In the early stages of the project, our models in logistic regression and random forest provided reasonable scores with both the top n-words, and CountVectorizer approach, with the highest precision score of 0.957, and recall score of 0.98 in different models. In the more advanced models, BERT was able to reach a precision score of 0.637 and a recall score of 0.953, and LSTM was able to reach a precision score of 0.943 and a recall score of 0.821, but with significantly more computational resources and time. In fact, BERT models are able to reduce false positives, while LSTM models have reduced false negatives, but our attempts have not shown success in achieving both in the same model. Thus, a more complex structure could be helpful in this case for example applying BERT as a bedding layer and using LSTM to make further predictions. In this way, the model should be able to capture more sophisticated relationships.

Therefore, when there are limited computation resources and time, the traditional models and approaches may be more suitable, but when the limitation in such factors are not considered, more complicated models would provide better results and avoid large numbers of both false positives and false negatives, as this may lead to real postings being disregarded, or fraudulent postings being missed.

Challenges, Caveats, and Opportunities

There were several challenges that our team faced during the process, and these challenges may have contributed to inaccuracy in the models. One of the first challenges that were discovered was the imbalance in the original dataset, where the fraudulent emails accounted for less than 10% of the instances. Our team manually created a balanced dataset in the later steps in the modeling processes, but this still demonstrates that the lack of number and diversity of fraudulent job postings to train on could limit the word and content that the model is able to learn. A potential approach to mitigate this challenge is to input more fraudulent postings and expand the dataset until the dataset is more balanced.

Another challenge that our team has encountered in the process is the long training time required from the pre-trained BERT model.
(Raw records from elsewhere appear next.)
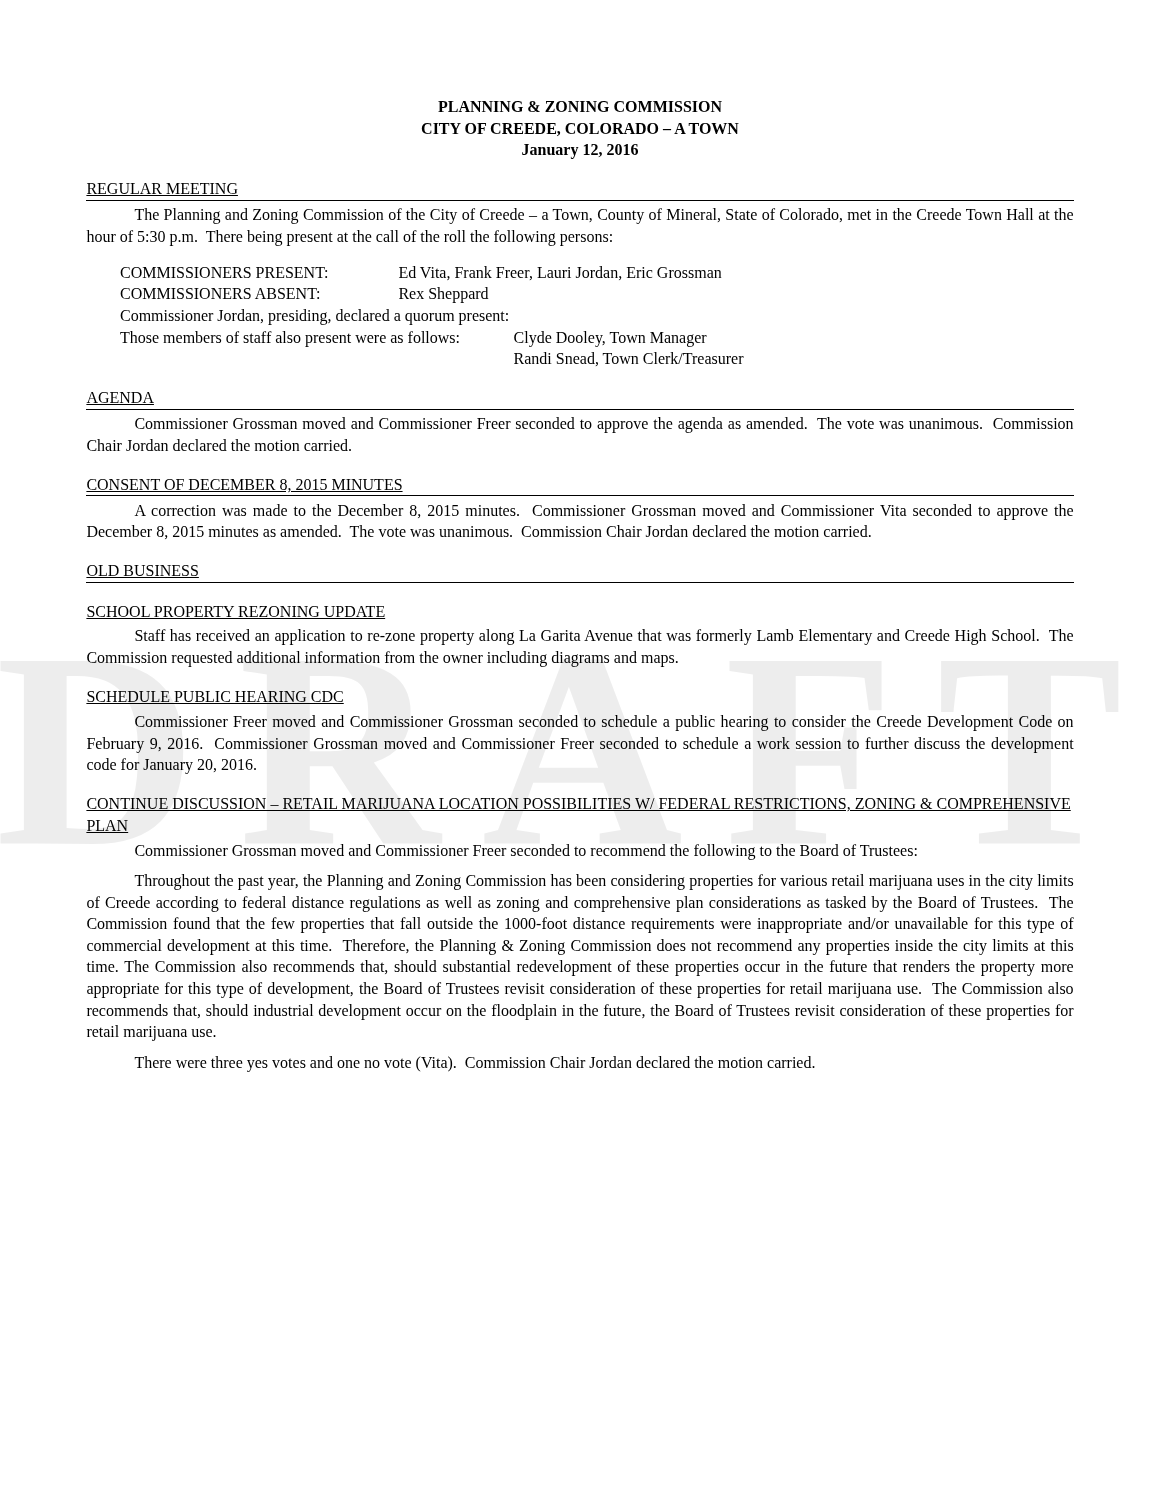DRAFT
PLANNING & ZONING COMMISSION CITY OF CREEDE, COLORADO – A TOWN January 12, 2016
REGULAR MEETING
The Planning and Zoning Commission of the City of Creede – a Town, County of Mineral, State of Colorado, met in the Creede Town Hall at the hour of 5:30 p.m. There being present at the call of the roll the following persons:
COMMISSIONERS PRESENT: Ed Vita, Frank Freer, Lauri Jordan, Eric Grossman
COMMISSIONERS ABSENT: Rex Sheppard
Commissioner Jordan, presiding, declared a quorum present:
Those members of staff also present were as follows: Clyde Dooley, Town Manager Randi Snead, Town Clerk/Treasurer
AGENDA
Commissioner Grossman moved and Commissioner Freer seconded to approve the agenda as amended. The vote was unanimous. Commission Chair Jordan declared the motion carried.
CONSENT OF DECEMBER 8, 2015 MINUTES
A correction was made to the December 8, 2015 minutes. Commissioner Grossman moved and Commissioner Vita seconded to approve the December 8, 2015 minutes as amended. The vote was unanimous. Commission Chair Jordan declared the motion carried.
OLD BUSINESS
SCHOOL PROPERTY REZONING UPDATE
Staff has received an application to re-zone property along La Garita Avenue that was formerly Lamb Elementary and Creede High School. The Commission requested additional information from the owner including diagrams and maps.
SCHEDULE PUBLIC HEARING CDC
Commissioner Freer moved and Commissioner Grossman seconded to schedule a public hearing to consider the Creede Development Code on February 9, 2016. Commissioner Grossman moved and Commissioner Freer seconded to schedule a work session to further discuss the development code for January 20, 2016.
CONTINUE DISCUSSION – RETAIL MARIJUANA LOCATION POSSIBILITIES W/ FEDERAL RESTRICTIONS, ZONING & COMPREHENSIVE PLAN
Commissioner Grossman moved and Commissioner Freer seconded to recommend the following to the Board of Trustees:
Throughout the past year, the Planning and Zoning Commission has been considering properties for various retail marijuana uses in the city limits of Creede according to federal distance regulations as well as zoning and comprehensive plan considerations as tasked by the Board of Trustees. The Commission found that the few properties that fall outside the 1000-foot distance requirements were inappropriate and/or unavailable for this type of commercial development at this time. Therefore, the Planning & Zoning Commission does not recommend any properties inside the city limits at this time. The Commission also recommends that, should substantial redevelopment of these properties occur in the future that renders the property more appropriate for this type of development, the Board of Trustees revisit consideration of these properties for retail marijuana use. The Commission also recommends that, should industrial development occur on the floodplain in the future, the Board of Trustees revisit consideration of these properties for retail marijuana use.
There were three yes votes and one no vote (Vita). Commission Chair Jordan declared the motion carried.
Each epoch in our attempt to fine-tune the pre-train model would take more than 20 hours to run, increasing the difficulty to experiment and find the best parameters for the model.

In addition, the format and content of online job postings have also changed over the years, the original dataset is collected from 2012 to 2014, which is almost close to ten years ago. This could indicate that our model may not incorporate a more recent format and wording of job postings. This may prevent the model’s ability to accurately predict more recent job postings, and in order to improve in this aspect, it would require additional data to be collected and trained continuously.

One of the issues and questions that our team faced is the choice to either prioritize precision or recall scores for our models. Due to the imbalanced original dataset, the accuracy of the model would intuitively be high, since even when all the job postings are predicted as legitimate job postings, the accuracy would be over 90%. Therefore, accuracy would not be the best-measuring metric for this model, but the choice and balance of precision and recall is also important factor that would need to be considered. This is due to the fact that if only the recall score is optimized, it may lead to a low recall, meaning that a lot of legitimate postings would be inaccurately labeled as fraudulent postings. In contrast, if only the precision score is prioritized, then the chance of fraudulent emails being missed and labeled as legitimate emails would be higher. Therefore, in order to find a balance between false positives and false negatives, our team has prioritized models that are able to produce reasonable scores for both precision and recall.